HTML普通按钮提交表单

Question

Please help me, I dont know why never enters in the condition "if (isset($_POST['buscar']))"

When you press the "button" I want to send a submit

if an error happens cancel the submit

otherwise send the submit

when in php, ask for the variable 'buscar' and is where the error happens

and do not understand why not enter the condition

<?php
# Load...
$data_buscar = array();

# Buscar...
if (isset($_POST['buscar']))
{
    if (!empty($_POST['id_ingrediente']))
    {
        $id_ingrediente = $_POST['id_ingrediente'];
        $query = "SELECT *
        FROM INGREDIENTE
        WHERE ID_INGREDIENTE = '$id_ingrediente';";
        $result = mysql_query($query);
        while ($row = mysql_fetch_assoc($result))
        {
            $data_buscar[] = $row;
        }
        mysql_free_result($result);
    }
}

?>

here display

<?php
    print_r($data_buscar);
?>

here is the function in javascript

<script type="text/javascript">

    window.onload = function()
    {
        document.form1.buscar.addEventListener("click", buscar_click);
    }

    function buscar_click(e)
    {
        if (//something)
        {
            alert("err");
        }
        else
        {
            document.form1.submit();
        }
    }

<body>
    <form name="form1" action="organizador.php" method="post" target="_self">
        <label>Id del Ingrediente:</label>
        <input class="textbox" type="text" name="id_ingrediente">
        <input class="but" type="button" name="buscar" value="Buscar">
    </form>
</body>

:)

Answer 1

If a form is submitted via AJAX the button value is not sent.

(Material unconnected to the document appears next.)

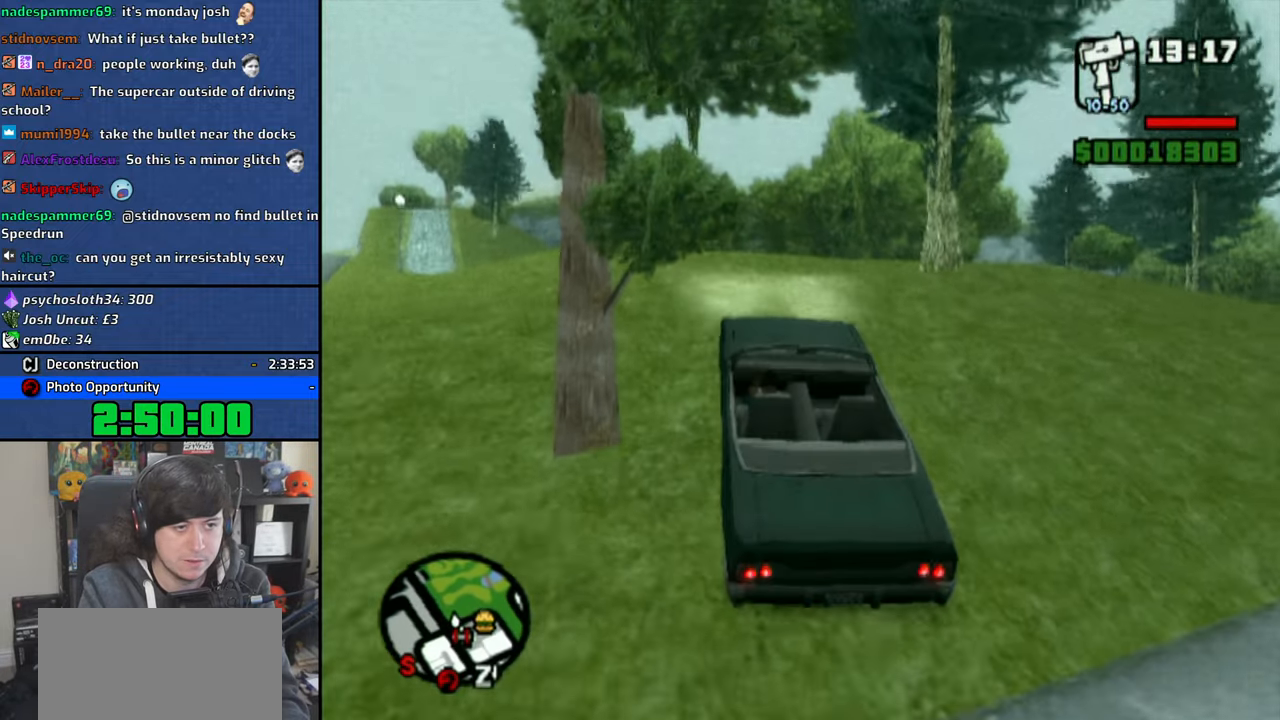
{"dt_ms": 500, "buttons": ["SQUARE"], "left_stick": "center", "right_stick": "center", "button_events": [[283, "CROSS", "up"], [466, "SQUARE", "down"]]}
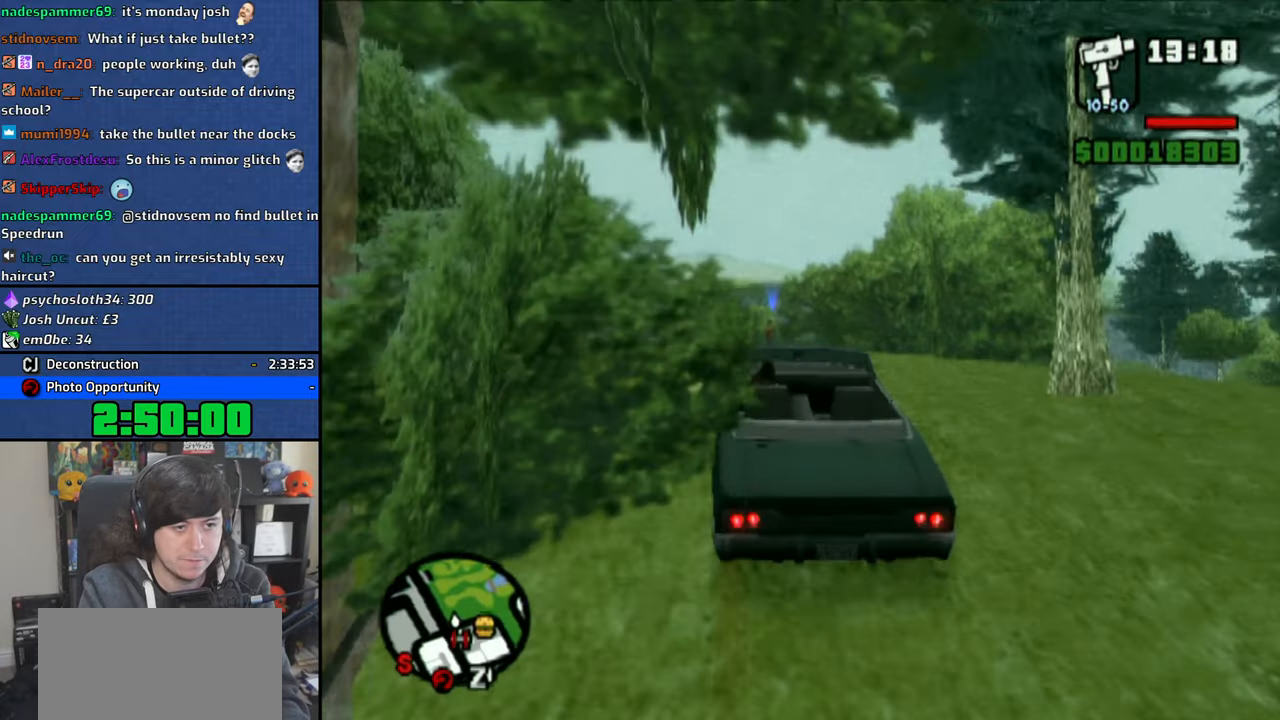
{"dt_ms": 500, "buttons": [], "left_stick": "center", "right_stick": "center", "button_events": [[33, "SQUARE", "up"]]}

You can perform client side validation by checking for the error, and if one is present returning false which will cancel the default action of the button (to submit the form).

If there is no error, allow the button click to perform it's default action of submitting the form.

if (//error)
{
  alert("err");
  return false;
}

Answer 2

If You have 100 button in One form, Only one form button value will submit, where you click on.. (My Experience)

If you not click on button then button value Will not submit

Use Hidden input Field It Will WORK :)

<body>
    <form name="form1" action="organizador.php" method="post" target="_self">
        <label>Id del Ingrediente:</label>
        <input class="textbox" type="text" name="id_ingrediente">

        <input class="but" type="hidden" name="buscar" value="Buscar">

        <input class="but" type="button" value="Buscar">
    </form>
</body>

Answer 3

You don't have buscar in your $_POST . You only have id_ingrediente . Tht's why isset($_POST['buscar']) is false.

You have to write:

if ( isset($_POST['id_ingrediente'])) ...

Or something similar.